Analytics answers "why it happened" and "what to do next." The same metric can produce multiple analytics depending on the question you're asking.
From data to action
How revenue protection workflows operate
1. Ingest
Read Stripe Billing data like invoices, subscriptions, charges, refunds, and disputes. The goal is comprehensive coverage, not just a single object type.
2. Normalize
Normalize raw objects so metrics and analytics stay consistent across accounts, currencies, and billing models.
3. Analyze
Calculate metrics and analytics per window (7/30/90 days) to highlight changes and compare to a baseline.
4. Detect
Guardrails and detection rules surface billing drift, leakage, and revenue risk early.
5. Act
Guided fixes and recovery workflows provide context, likely causes, and recommended next steps.
Analytics library
Five core analytics groups
These are the analytics groups used in the Stripe extension. Each group answers a specific business question and rolls up multiple metrics into a single view.
Revenue health trends
MRR trend, net revenue retention, churn rate. Answers: Are we growing cleanly? What changed vs last period?
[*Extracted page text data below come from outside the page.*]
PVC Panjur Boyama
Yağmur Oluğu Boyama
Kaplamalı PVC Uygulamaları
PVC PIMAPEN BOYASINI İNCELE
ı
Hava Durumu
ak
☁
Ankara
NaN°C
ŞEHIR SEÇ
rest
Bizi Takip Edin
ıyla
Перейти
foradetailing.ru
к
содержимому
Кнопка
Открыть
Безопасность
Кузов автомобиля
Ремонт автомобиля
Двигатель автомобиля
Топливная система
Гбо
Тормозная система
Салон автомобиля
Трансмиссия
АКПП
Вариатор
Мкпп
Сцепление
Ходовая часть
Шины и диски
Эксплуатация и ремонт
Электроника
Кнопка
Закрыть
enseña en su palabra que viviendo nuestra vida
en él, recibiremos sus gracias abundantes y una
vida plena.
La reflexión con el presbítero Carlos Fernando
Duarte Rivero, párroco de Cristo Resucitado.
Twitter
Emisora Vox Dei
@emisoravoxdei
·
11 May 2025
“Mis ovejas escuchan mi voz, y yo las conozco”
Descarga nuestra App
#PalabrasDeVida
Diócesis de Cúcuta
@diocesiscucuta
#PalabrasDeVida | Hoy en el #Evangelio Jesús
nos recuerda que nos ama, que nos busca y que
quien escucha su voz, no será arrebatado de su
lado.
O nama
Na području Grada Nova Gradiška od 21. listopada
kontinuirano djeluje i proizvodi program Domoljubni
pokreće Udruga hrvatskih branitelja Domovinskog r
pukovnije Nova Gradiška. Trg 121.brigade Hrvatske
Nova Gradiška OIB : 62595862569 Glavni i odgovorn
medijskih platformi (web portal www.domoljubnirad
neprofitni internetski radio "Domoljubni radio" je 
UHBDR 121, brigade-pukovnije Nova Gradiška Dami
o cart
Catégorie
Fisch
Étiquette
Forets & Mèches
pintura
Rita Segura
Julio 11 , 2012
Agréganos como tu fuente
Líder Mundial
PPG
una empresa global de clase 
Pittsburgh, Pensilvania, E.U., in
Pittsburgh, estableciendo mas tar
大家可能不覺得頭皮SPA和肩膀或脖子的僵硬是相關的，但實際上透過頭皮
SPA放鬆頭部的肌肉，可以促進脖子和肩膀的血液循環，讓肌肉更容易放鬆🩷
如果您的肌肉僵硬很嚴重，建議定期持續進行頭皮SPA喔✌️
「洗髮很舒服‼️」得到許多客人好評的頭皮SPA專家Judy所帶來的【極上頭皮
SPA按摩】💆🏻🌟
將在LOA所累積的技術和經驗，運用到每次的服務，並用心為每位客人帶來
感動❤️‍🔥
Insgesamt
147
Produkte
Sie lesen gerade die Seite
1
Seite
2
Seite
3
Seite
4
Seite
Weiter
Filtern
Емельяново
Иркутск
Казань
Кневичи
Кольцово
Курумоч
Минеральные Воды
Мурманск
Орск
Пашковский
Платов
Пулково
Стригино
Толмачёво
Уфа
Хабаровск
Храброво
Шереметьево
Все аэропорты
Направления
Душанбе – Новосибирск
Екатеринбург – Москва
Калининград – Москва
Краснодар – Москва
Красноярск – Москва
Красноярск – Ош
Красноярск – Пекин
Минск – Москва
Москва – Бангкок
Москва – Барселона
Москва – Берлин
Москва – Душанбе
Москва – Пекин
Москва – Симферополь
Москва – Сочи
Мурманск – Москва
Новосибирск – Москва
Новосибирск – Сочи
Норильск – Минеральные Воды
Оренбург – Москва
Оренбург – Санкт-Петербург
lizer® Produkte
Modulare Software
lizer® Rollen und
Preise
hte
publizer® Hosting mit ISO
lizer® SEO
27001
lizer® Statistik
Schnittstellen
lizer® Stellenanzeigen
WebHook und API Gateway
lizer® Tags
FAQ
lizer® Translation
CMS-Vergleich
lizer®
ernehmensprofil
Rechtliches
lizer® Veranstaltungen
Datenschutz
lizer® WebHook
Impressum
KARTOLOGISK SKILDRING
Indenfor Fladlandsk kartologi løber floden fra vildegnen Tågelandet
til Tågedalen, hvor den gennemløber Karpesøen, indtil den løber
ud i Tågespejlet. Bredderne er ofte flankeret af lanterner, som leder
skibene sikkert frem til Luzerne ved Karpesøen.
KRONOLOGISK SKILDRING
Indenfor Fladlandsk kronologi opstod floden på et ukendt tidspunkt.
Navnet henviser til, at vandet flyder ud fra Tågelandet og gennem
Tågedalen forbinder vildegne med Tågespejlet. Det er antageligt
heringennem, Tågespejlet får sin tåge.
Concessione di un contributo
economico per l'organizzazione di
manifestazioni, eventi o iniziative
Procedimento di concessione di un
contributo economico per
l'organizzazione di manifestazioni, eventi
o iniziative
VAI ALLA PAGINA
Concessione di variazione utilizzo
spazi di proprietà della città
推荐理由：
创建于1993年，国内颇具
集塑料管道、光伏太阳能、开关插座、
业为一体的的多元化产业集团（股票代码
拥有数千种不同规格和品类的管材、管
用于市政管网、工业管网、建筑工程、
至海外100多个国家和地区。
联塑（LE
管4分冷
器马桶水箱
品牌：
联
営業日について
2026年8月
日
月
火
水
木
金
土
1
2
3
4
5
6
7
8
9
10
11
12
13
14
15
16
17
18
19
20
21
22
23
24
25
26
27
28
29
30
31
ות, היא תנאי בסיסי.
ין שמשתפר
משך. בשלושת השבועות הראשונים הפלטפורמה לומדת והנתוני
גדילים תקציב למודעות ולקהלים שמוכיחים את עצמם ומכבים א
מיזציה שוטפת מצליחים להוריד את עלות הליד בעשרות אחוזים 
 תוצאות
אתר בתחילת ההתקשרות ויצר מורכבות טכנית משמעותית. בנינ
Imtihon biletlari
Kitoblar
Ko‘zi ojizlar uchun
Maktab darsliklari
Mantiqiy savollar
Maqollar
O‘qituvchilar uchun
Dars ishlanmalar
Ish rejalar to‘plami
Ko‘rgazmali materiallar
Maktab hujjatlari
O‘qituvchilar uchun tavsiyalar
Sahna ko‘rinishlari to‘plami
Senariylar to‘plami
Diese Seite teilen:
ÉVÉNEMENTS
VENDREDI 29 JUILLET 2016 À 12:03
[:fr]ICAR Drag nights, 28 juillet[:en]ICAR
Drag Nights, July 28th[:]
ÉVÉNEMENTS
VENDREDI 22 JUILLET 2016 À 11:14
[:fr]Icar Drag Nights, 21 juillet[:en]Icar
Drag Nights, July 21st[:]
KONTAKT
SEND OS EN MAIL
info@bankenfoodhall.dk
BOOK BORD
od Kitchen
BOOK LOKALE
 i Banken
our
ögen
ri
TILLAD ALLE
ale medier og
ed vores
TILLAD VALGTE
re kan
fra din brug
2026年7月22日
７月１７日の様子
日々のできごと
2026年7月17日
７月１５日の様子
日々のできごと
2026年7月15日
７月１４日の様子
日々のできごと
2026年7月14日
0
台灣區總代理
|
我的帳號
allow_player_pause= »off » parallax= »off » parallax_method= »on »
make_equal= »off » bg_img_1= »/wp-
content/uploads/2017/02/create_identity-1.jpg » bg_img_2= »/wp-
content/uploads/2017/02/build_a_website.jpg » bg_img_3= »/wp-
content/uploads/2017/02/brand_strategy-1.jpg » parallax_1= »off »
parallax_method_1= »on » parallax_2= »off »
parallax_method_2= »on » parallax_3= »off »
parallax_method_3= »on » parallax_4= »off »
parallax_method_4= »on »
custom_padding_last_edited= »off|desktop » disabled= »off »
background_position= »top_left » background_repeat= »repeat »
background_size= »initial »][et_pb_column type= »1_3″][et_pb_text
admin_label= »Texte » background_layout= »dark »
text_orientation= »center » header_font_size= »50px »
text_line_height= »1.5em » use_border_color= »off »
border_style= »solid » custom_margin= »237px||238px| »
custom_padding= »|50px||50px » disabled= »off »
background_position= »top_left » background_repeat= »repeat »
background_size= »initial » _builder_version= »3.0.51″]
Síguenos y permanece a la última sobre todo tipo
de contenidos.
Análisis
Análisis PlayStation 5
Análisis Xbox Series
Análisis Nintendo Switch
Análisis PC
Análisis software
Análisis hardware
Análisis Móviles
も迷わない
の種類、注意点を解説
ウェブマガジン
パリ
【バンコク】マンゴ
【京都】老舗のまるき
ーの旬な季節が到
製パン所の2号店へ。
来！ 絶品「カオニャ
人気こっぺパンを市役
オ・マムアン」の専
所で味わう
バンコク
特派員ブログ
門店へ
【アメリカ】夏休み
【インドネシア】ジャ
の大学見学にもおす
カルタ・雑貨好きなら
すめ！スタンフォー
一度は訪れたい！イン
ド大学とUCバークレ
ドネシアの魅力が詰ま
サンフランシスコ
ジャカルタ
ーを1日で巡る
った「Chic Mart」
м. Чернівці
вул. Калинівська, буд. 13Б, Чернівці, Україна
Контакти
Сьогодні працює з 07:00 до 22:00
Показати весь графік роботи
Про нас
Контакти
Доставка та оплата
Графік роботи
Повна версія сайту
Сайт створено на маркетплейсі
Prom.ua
Tip: choose a consistent window (7/30/90) so teams can compare week-over-week and month-over-month changes.
Invoice health
Past-due rate, avg days to pay, aging over 30 days. Answers: How quickly do customers pay? Where is cash stuck?
Tip: choose a consistent window (7/30/90) so teams can compare week-over-week and month-over-month changes.
Subscription movement
New subscriptions, cancellations, net MRR change. Answers: What is driving growth or contraction?
Tip: choose a consistent window (7/30/90) so teams can compare week-over-week and month-over-month changes.
Risk signals
Payment failure spikes, refund spikes, past-due spikes. Answers: Where is revenue at risk right now?
Tip: choose a consistent window (7/30/90) so teams can compare week-over-week and month-over-month changes.
Top movers
Largest expansions and churns. Answers: Which customers shifted the most in this window?
Tip: choose a consistent window (7/30/90) so teams can compare week-over-week and month-over-month changes.
Data sources
What Revity observes
Revity focuses on Stripe Billing signals so teams can detect revenue risk, fix issues safely, and track recovery performance. These sources are combined to create both metrics and analytics.
Stripe references
Primary documentation sources
These Stripe docs map directly to the concepts on this page and are useful when you need official definitions.
How to use this page
Use the definitions above to align your team on language. When a metric is discussed, confirm the formula, the time window, and the data source. When an issue is detected, map it back to the analytics group and its underlying metrics.
If you're documenting your billing health, a good starting point is: define 3–5 core metrics, choose one or two analytics views per team, and establish thresholds that describe "normal" vs "needs attention."